Problem set
1 – Answer these questions using the GOME company profile:
(a) In what year was the brand name "GOME" first adopted?
(b) To which city did the company first expand outside Beijing in 1999?
(c) On what date did Wong resign as company chairman?
2 – From the GOME company profile, copy word for word the passage between "GOME Electrical Appliances" and "incorporated in Bermuda.", inclusive.

*** Document passage Section Begins ***

GOME Electrical Appliances Holding Limited (国美电器 in Chinese)() changed its name to GOME Retail Holdings Ltd.. It is one of the largest privately owned electrical appliance retailers in mainland China and Hong Kong. It was founded by Wong Kwong Yu (Huang Guangyu), a Chinese businessman, in Beijing in 1987. Its brand name "GOME" was first adopted in 1993. Since 1999, it has developed outside Beijing and established retail outlets in other Chinese cities. It was listed on the Hong Kong Stock Exchange in 2004. As of 2008 Wong is the chairperson, the controlling shareholder, and the director. The company is incorporated in Bermuda.

History
In 1987 GOME's first electrical appliance retail outlet was opened in Beijing. In 1999 the company expanded outside of Beijing to Tianjin. In 2004, GOME was selected as one of the "Key and Strategically Important Enterprises" in China by the Ministry of Commerce. In 2006 the company merged with China Paradise.

As of 2010 there are a total of 826 stores, 572 traditional stores, 13 digital stores and 2 flagship stores throughout mainland China.

In November 2008 the Hong Kong Stock Exchange indefinitely halted trading of the company shares after police revealed that Wong was under investigation for stock manipulation. He resigned from company chairman on 16 January 2009.

*** Document passage Section Ends ***
*** Recorded data Section Begins ***

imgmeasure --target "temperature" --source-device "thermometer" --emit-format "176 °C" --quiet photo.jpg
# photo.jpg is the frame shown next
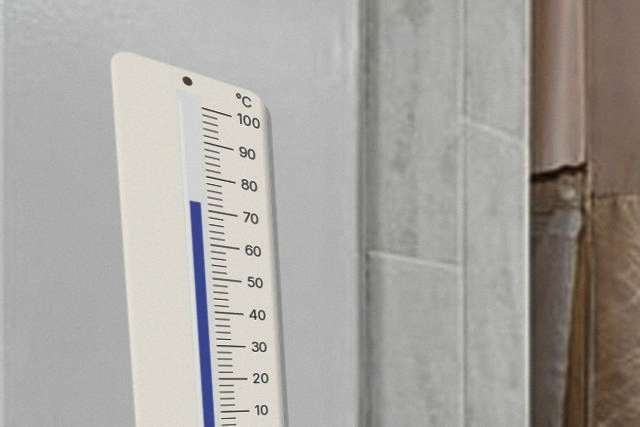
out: 72 °C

*** Recorded data Section Ends ***

Task-by-task solutions
1 –
(a) 1993
(b) Tianjin
(c) 16 January 2009

2 –
GOME Electrical Appliances Holding Limited (国美电器 in Chinese)() changed its name to GOME Retail Holdings Ltd.. It is one of the largest privately owned electrical appliance retailers in mainland China and Hong Kong. It was founded by Wong Kwong Yu (Huang Guangyu), a Chinese businessman, in Beijing in 1987. Its brand name "GOME" was first adopted in 1993. Since 1999, it has developed outside Beijing and established retail outlets in other Chinese cities. It was listed on the Hong Kong Stock Exchange in 2004. As of 2008 Wong is the chairperson, the controlling shareholder, and the director. The company is incorporated in Bermuda.